Books read by year

Tuesday, November 14, 2017

TWOsday ~ two slumpers

I'm in a reading slump, and I don't know why.  No, this isn't a picture of me, but it's how my reading seems to be going lately.  I completed only one book in October and two short books in the first half of November.  Here's the novel I'm reading now ― sort of.

Marching to Zion ~ by Mary Glickman, 2013 fiction (Missouri)
In 1916, Mags Preacher arrives in the big city of St. Louis, fresh from the piney woods, hoping to learn the beauty trade.  Instead, she winds up with a job at Fishbein’s Funeral Home, run by an émigré who came to America to flee the pogroms of Russia.  Mags knows nothing about Jews except that they killed the Lord Jesus Christ, but by the time her boss saves her life during the race riots in East St. Louis, all her perceptions have changed.

Marching to Zion is the story of Mags and of Mr. Fishbein, but it’s also the story of Fishbein’s daughter, Minerva, a beautiful redhead with an air of danger about her, and Magnus Bailey, Fishbein’s charismatic business partner and Mags’s first friend in town.  When Magnus falls for Minerva’s willful spirit, he’ll learn just how dangerous she can be for a black man in America.
Slumper #1

Every time I pick up Marching to Zion, something soon diverts me.  First, it was the lyrics of the song, which are printed before Chapter 1 in the novel.
Marching to Zion
Come, we that love the Lord,
and let our joys be known,
Join in a song with sweet accord,
And thus surround the throne.
Chorus:  We're marching to Zion,
Beautiful, beautiful Zion;
We're marching upward to Zion;
The beautiful city of God.
I didn't read those words; I sang those words in my head.  Do you know the catchy tune?  I sang the words ... and ... it didn't work!  I tried again, and again I bogged down.  I tried all four verses, and still I couldn't get through the song.  Why?  Why not?  Finally, I had to get out of my chair and look up the song in an old hymnal I have, and that's when I discovered that lines three and four in each verse REPEAT.  The words didn't match the tune in my head because they repeated!
"Join in a song with sweet accord,
Join in a song with sweet accord,
And thus surround the throne,
And thus surround the throne."
By then, of course, I couldn't get the song out of my head enough to get into the story.  And I kept singing it for days.  Every time I tried to read the book, that song got stuck in my head again.  But that's not all that sidetracked me.

Slumper #2

Image from the W.E.B. du Bois Archives, University of Massachusetts Amherst.

I noticed both "St.
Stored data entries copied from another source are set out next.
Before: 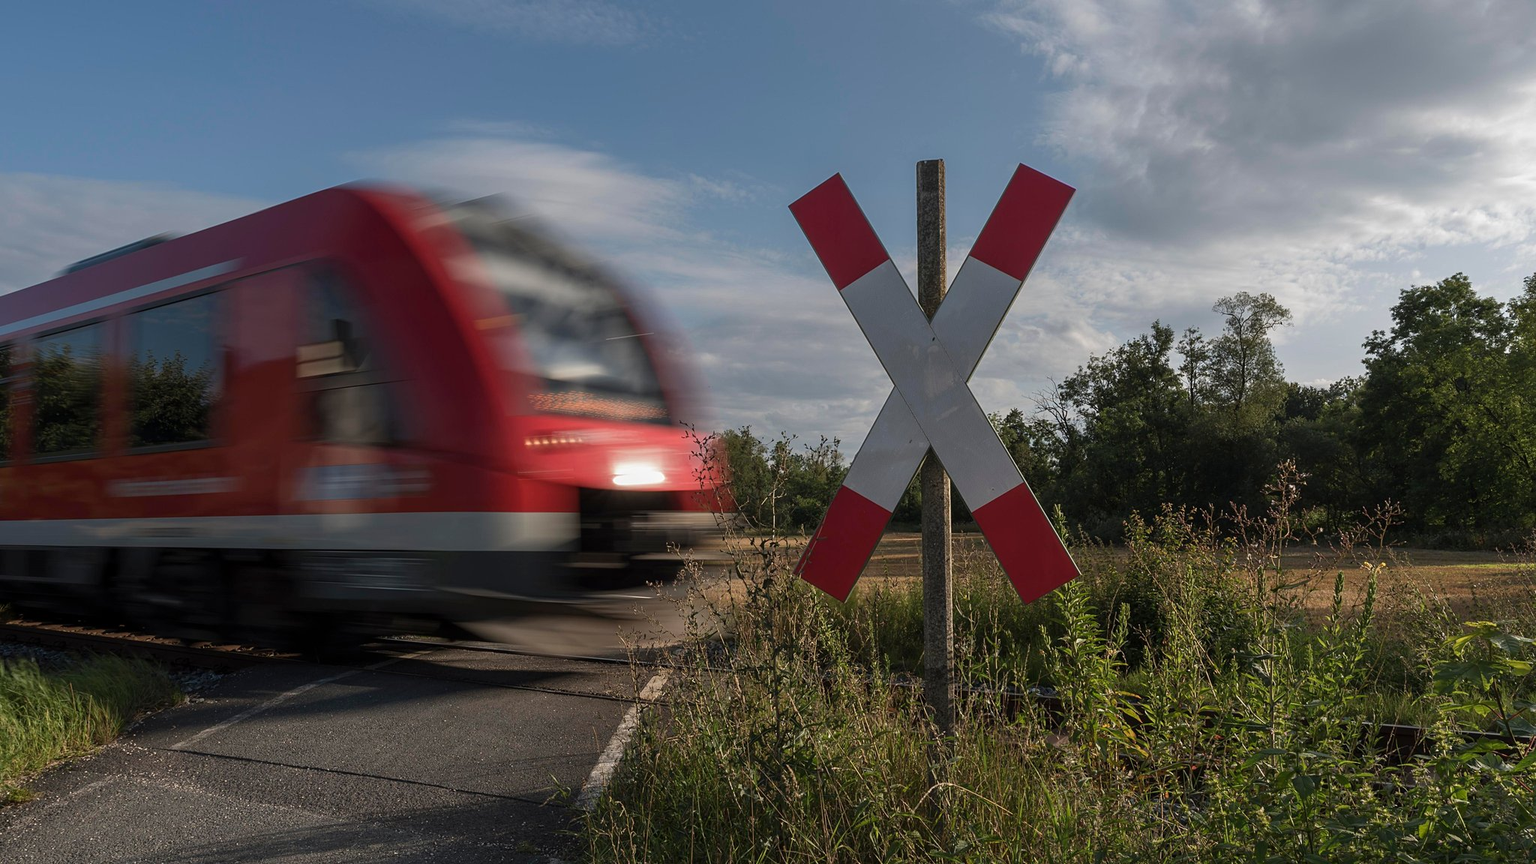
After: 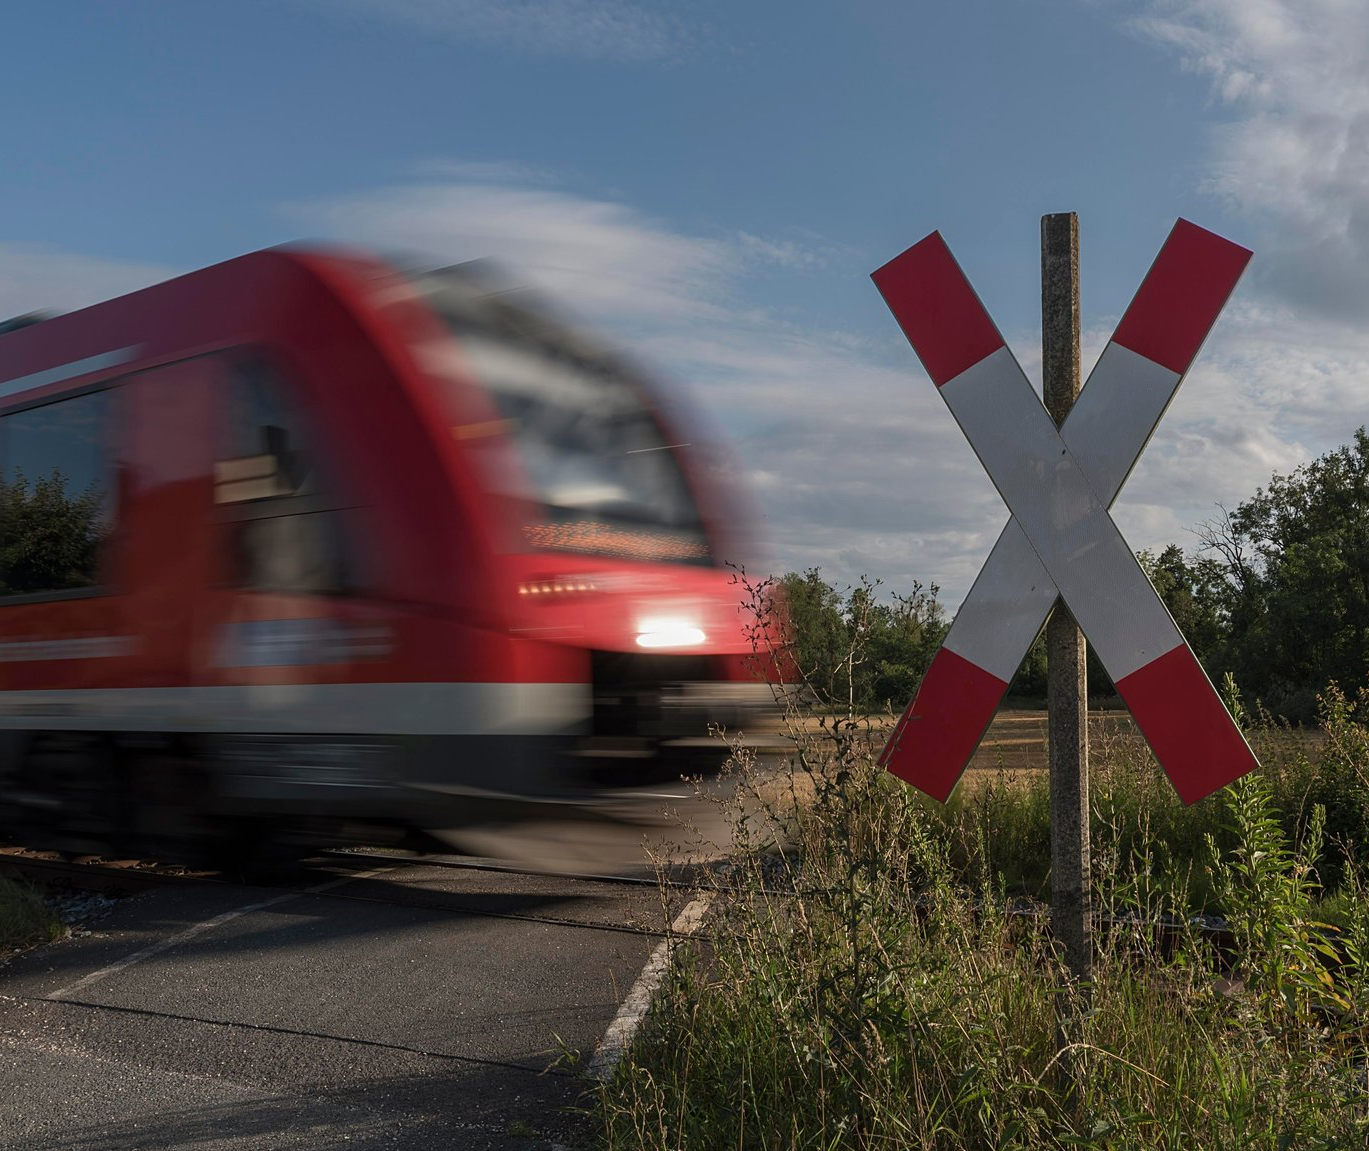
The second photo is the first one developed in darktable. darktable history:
crop and rotate: left 8.861%, right 24.266%
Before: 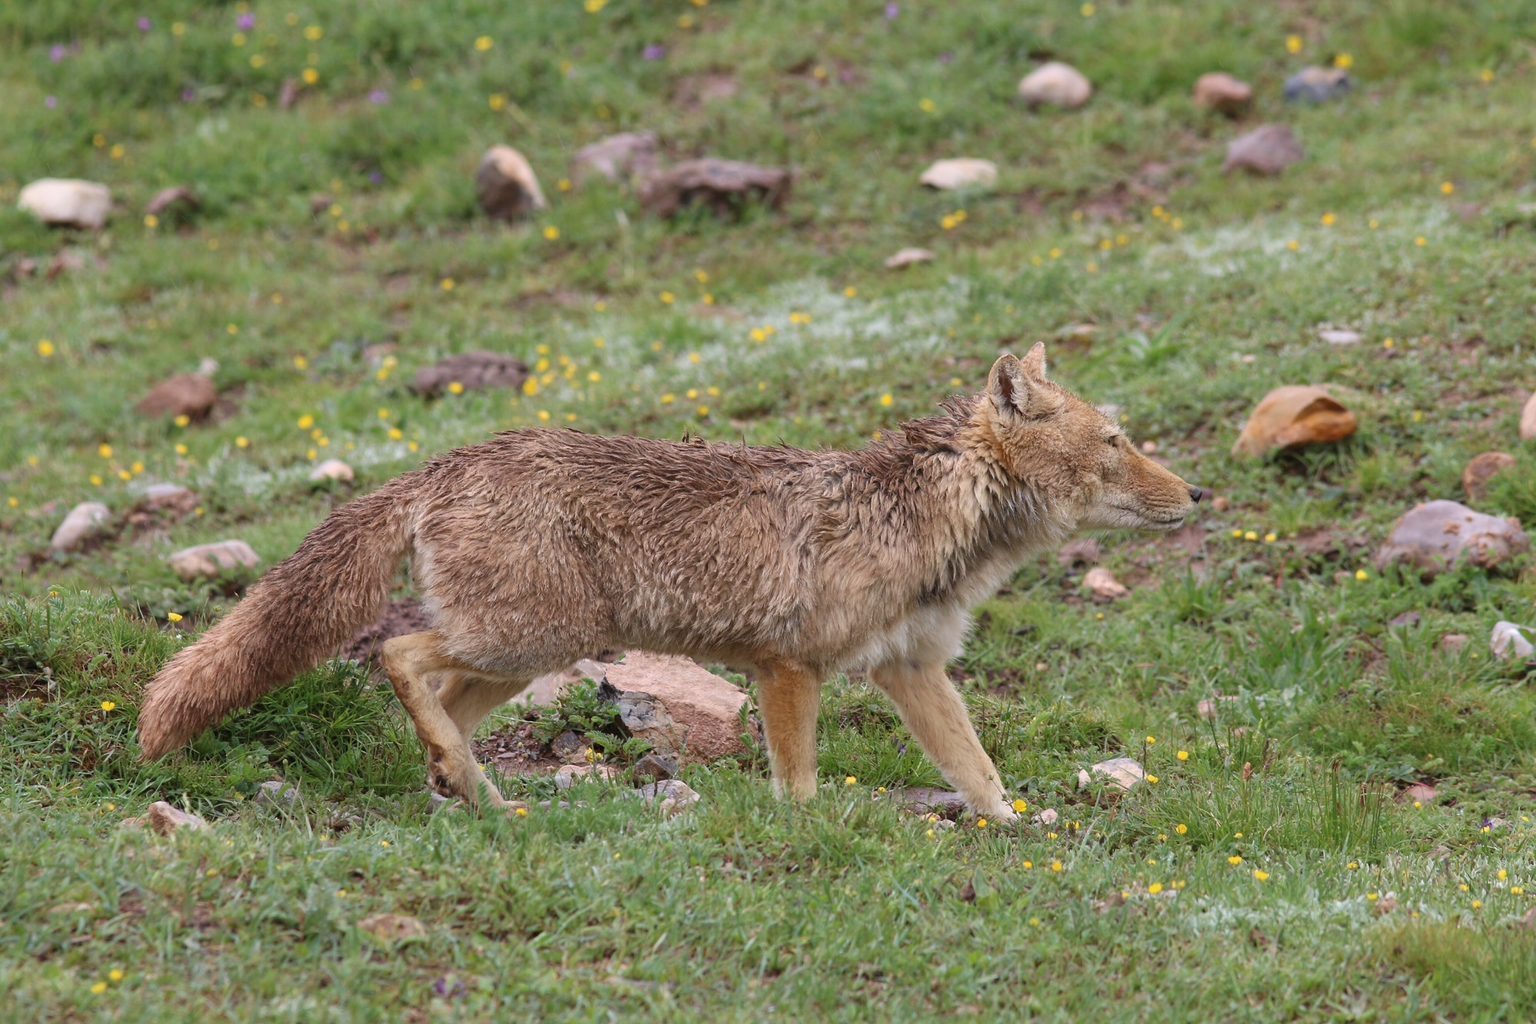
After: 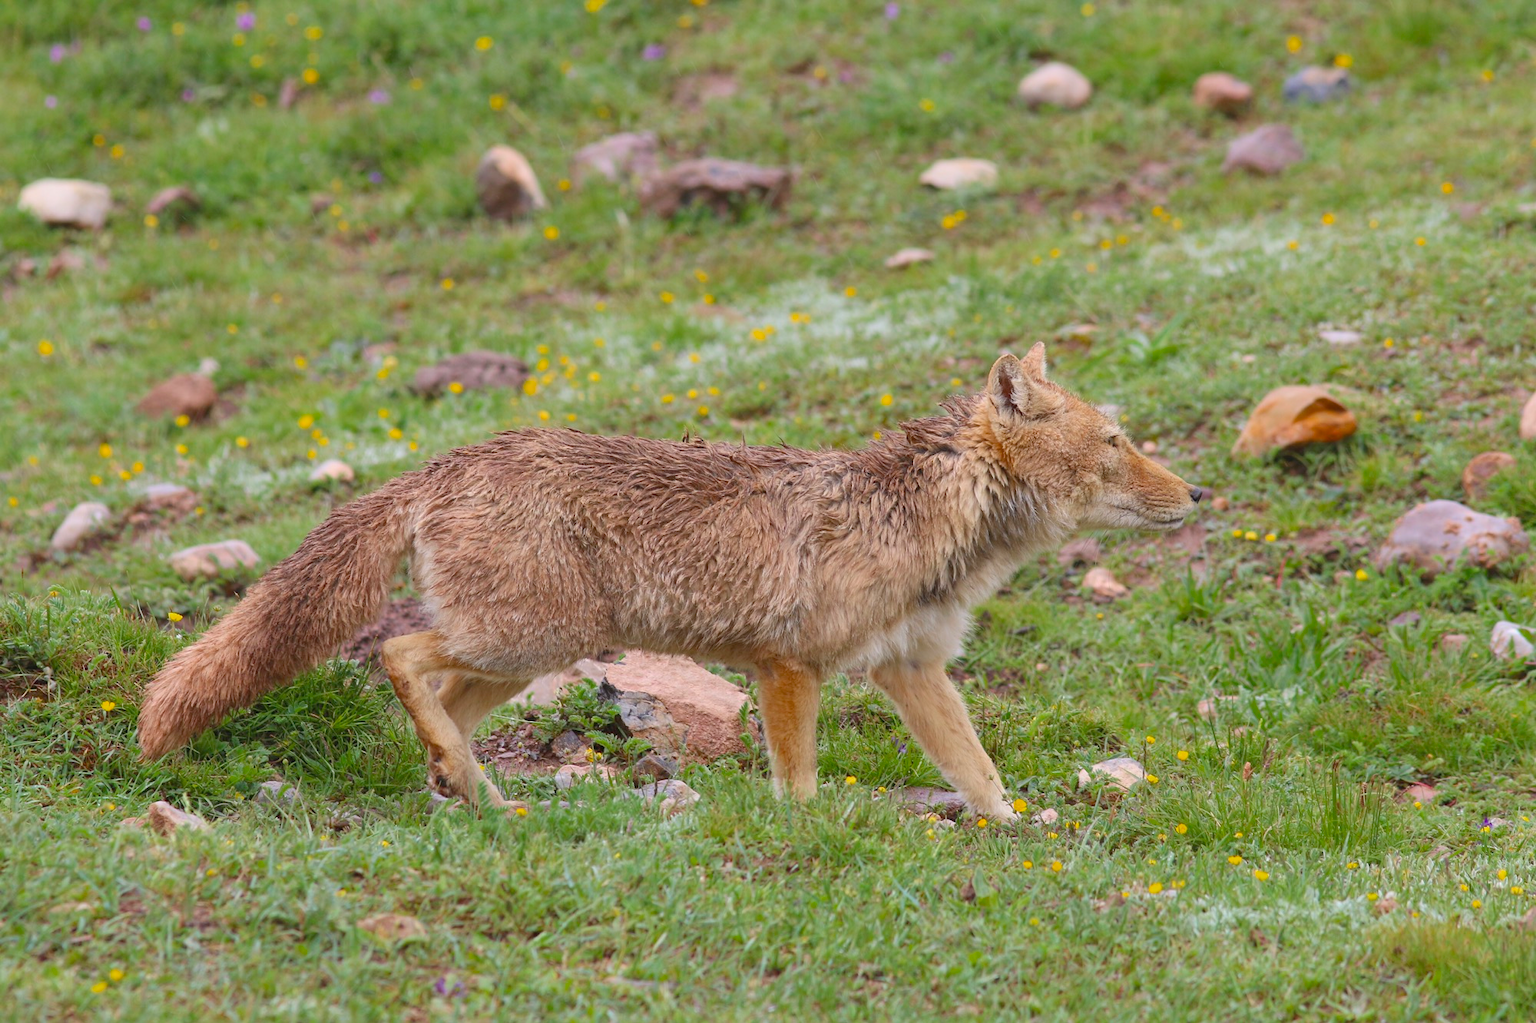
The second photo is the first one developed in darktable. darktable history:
color balance rgb: shadows lift › luminance -9.479%, power › hue 72.89°, perceptual saturation grading › global saturation 12.58%, global vibrance -7.589%, contrast -12.359%, saturation formula JzAzBz (2021)
exposure: exposure 0.152 EV, compensate exposure bias true, compensate highlight preservation false
contrast brightness saturation: contrast 0.027, brightness 0.066, saturation 0.131
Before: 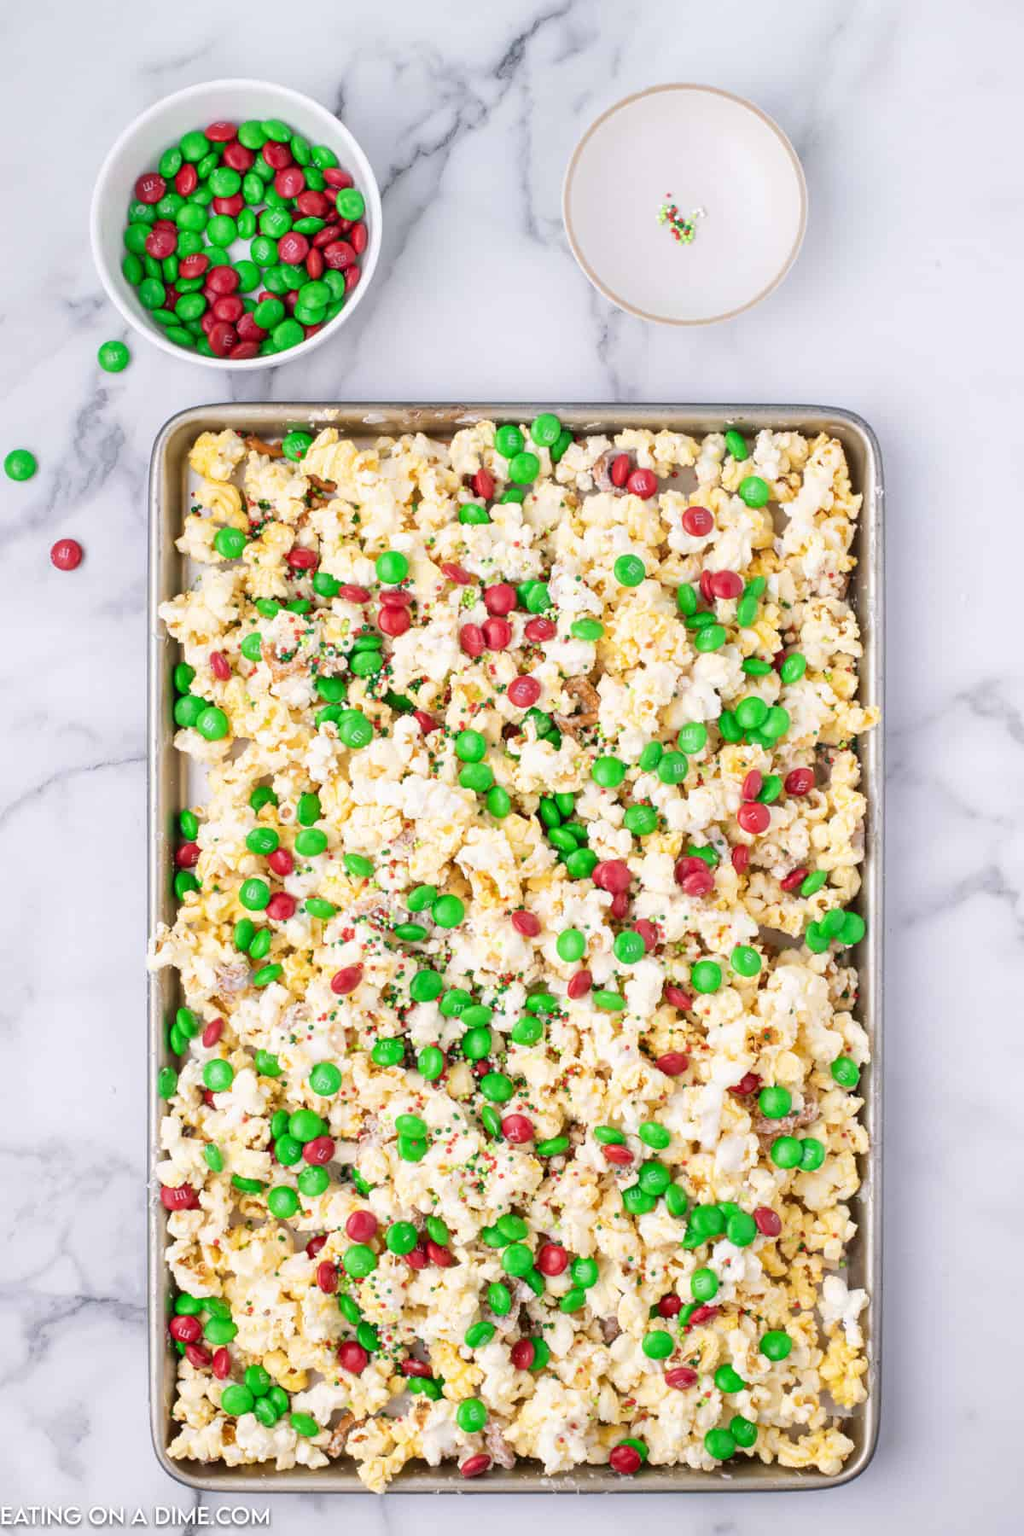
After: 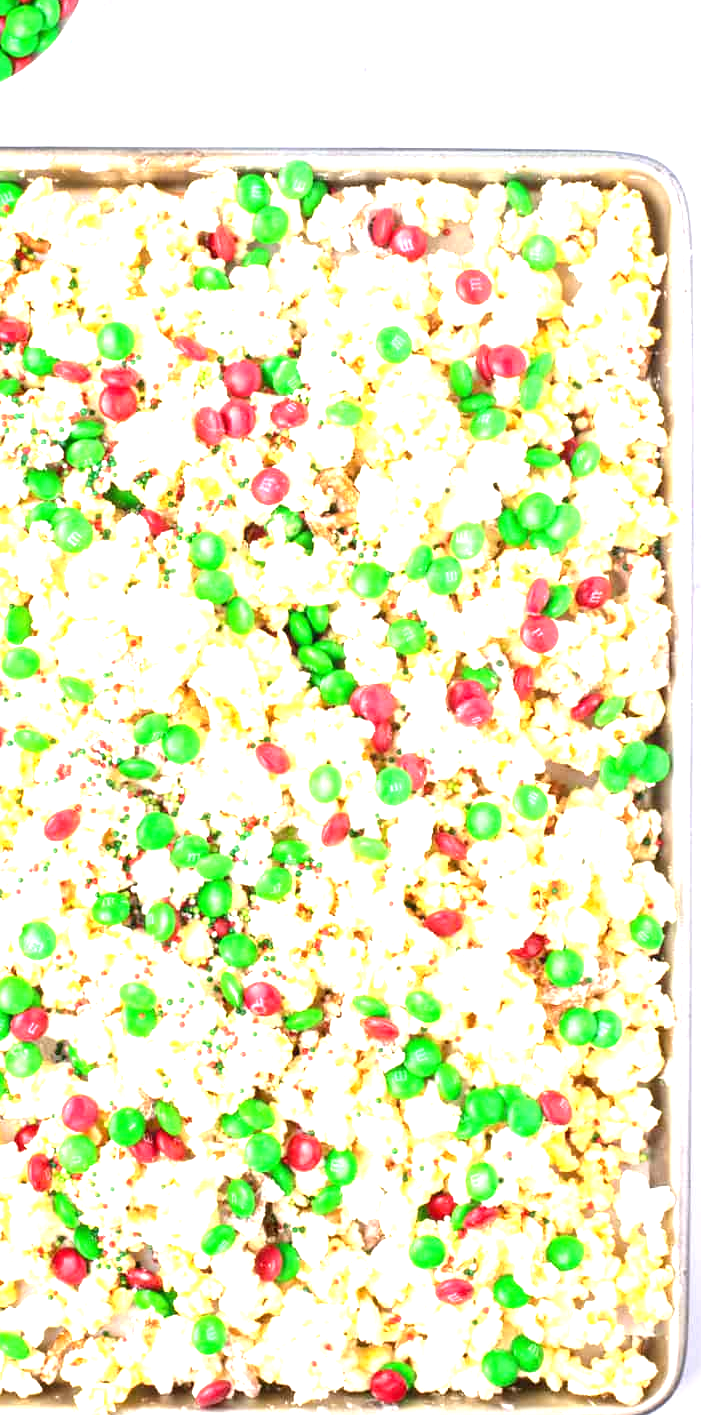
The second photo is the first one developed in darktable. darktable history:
exposure: black level correction 0, exposure 1.199 EV, compensate highlight preservation false
tone equalizer: -8 EV -0.445 EV, -7 EV -0.383 EV, -6 EV -0.336 EV, -5 EV -0.255 EV, -3 EV 0.243 EV, -2 EV 0.332 EV, -1 EV 0.397 EV, +0 EV 0.396 EV
crop and rotate: left 28.713%, top 18.018%, right 12.811%, bottom 3.365%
Louis" and "East St. Louis" mentioned in the book's description and wondered if the author had confused or conflated the two.  St. Louis is a city in Missouri, where I live, and East St. Louis is a city in Illinois.  I even looked it up to be sure I correctly understood that the race riots of 1917 took place across the Mississippi River.  Yes, the white mob surrounding the streetcar in the photo is in East St. Louis.  (And I still haven't gotten past the first few pages of the novel.)

And finally...

Let's define "slumper" as I'm using it.  An urban dictionary says it's "a person who is doing something that is lame, embarrassing, rude, annoying, or anything less than perfect."  No, I'm saying it's something that diverted me from reading, thus putting me in a reading slump.  Or is this all just an excuse?  Like writing this post rather than reading the book.  Hmmm.

1 comment:

  1. I definitely understand the reading slump. I am slowly coming out of one that I've been in since August! No book would hold my attention no matter what I tried. But, I've read 3 books in the last couple weeks so it's getting better. I hope you pull out of your slump soon.